JEFFREY MARTIN

JEFFREY MARTIN

12.01.2024 Middelburg, Kaffee 't Hof

Der Morgen danach.

Im ROST-Café, bekannt für den besten Kaffee Middelburgs und seine gute Musik, läuft Jeffrey Martin über die Anlage. Am Vorabend hatte er in der Musikkneipe Kaffee 't Hof gespielt, und am Morgen im ROST seinen Kaffee getrunken. Dort wurde er von einer Konzertgängerin erkannt, und die Besitzerin machte seine Musik an. Irgendwann sind nur noch die Besitzerin, die andere Konzertgängerin und ich da. Die Wirtsfrau setzt sich mit einem Buch in eine Ecke. Möchte ich diesen Moment mit meiner 2. Bestellung stören? Die Kaffeemaschine soll ein andermal hissen, für ein paar kontemplative Minuten gibt es nur den Raum, Ruhe und Jeffrey Martin. Glück.

Der Abend zuvor.

21:18. Wolfgang Welt wäre jetzt schon betrunken und womöglich aus der Kneipe geflogen. Er hätte über seine Vorstellung von einem Jeffrey Martin - Konzert geschrieben. Vielleicht hätte er noch die Soundprobe mitbekommen, den Höhepunkt des Abends bisher, vor nunmehr 40 Minuten. 2 Strophen Out On the Weekend von Neil Young. Großartig, die Gitarre und die Stimme. Un nu?

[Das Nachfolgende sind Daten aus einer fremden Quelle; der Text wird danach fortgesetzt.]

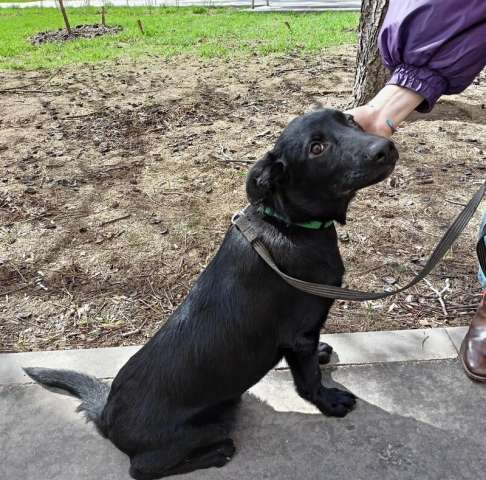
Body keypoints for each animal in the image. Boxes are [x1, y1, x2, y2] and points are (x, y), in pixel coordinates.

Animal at [24, 109, 398, 480]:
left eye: (349, 120)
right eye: (316, 148)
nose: (386, 148)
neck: (288, 224)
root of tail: (106, 416)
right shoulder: (298, 336)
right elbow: (308, 380)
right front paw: (330, 402)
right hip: (214, 422)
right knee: (142, 468)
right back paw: (217, 453)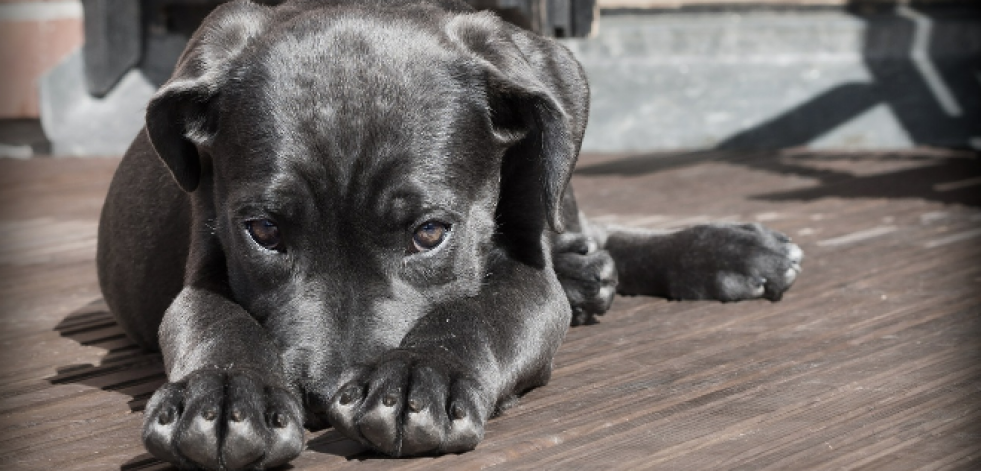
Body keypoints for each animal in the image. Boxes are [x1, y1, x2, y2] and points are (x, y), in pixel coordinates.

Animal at [97, 1, 804, 470]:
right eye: (264, 231)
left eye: (431, 233)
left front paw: (420, 377)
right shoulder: (205, 259)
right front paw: (224, 395)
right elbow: (213, 319)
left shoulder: (526, 272)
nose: (323, 396)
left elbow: (481, 312)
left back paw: (722, 250)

Ich glaube, es gibt noch ein Vor-Duo, zumindest haben die auch eine Probe gemacht. Man kann den beiden von der Vorband, Jeffrey Martin und dem obercoolen Pubbesitzer (Mittfünfziger mit Tatoos und Powerbrille) beim Hin- und Herlaufen und Sitzen zusehn. Gut, Martin ist hier eher der ruhende Pol und sitzt geduldig auf seinem Stuhl, bis auf eine kurze Frischluftpause.

21:25. Vorduo täuscht Anfang an, läuft aber dann wieder hin und her.

21:30. Beginn Vorband.

21:58. Erst fangen sie nicht an, dann hören sie nicht auf.

22:15. Vorband Ende.

An dieser Stelle sollte ich anfügen, dass es Freitagabend ist, die Kneipe hinter dem Raumteiler, aber leider auch an einigen Tischen im Raum mit der Bühne, voll ist, und laut. Das ist also, wenn man denkt, geh ich mal so 20.15 zum Konzert, schwer erträglich.

22:30. Jeffrey Martin fängt an. Ich stelle mich nach vorne, um den Rest auszublenden.

22:32 - Ende. Der Rest ist ausgeblendet. Martin singt seine existentialistisch-philosophischen Hymnen mit geschlossenen Augen. Er ist schon einige Jahre als SingerSongwriter aktiv, davor war er Lehrer an der High School. Sein neuestes Album heißt Thank God We Left The Garden und hat alle Lobeshymnen, die endlich in der einflussreichen briritischen Musikpresse kommen, verdient.

Der Garden, um den es geht, ist der verklemmte Garten Eden, in dem Erfahrungen als Sünde gelten. Martin singt mit raumgreifendem Bariton; seine Gitarrenarbeit umspielt die Songs, die dadurch zu jeder Zeit Aufmerksamkeit erzielen und fesseln. Einlassen drauf muss man sich freilich schon. Der Künstler ist durchdrungen von den Geschichten, die er vorträgt, er wippt, federt, geht mit.

Seine Songs sind textlich große und einfache Wortkunst. Paper Crown z.B. kritisiert oberflächliche Weltbetrachtung und Aktivität, There Is A Treasure ist eine faszinierend dialektische Reflektion über Vergänglichkeit und Schönheit zugleich. Dabei bleibt Martins Sprache immer bildhaft und zugänglich und rührt an Innerstes aus unseren Träumen.

Große Kunst also in Middelburg, ein bisschen verschenkt in diesem Ambiente. Martin nimmt's professionell. Und sowohl für den Künstler als auch den Kritiker gibt es ja noch den Morgen danach, den Kaffee, die Ruhe und die Musik. Priceless.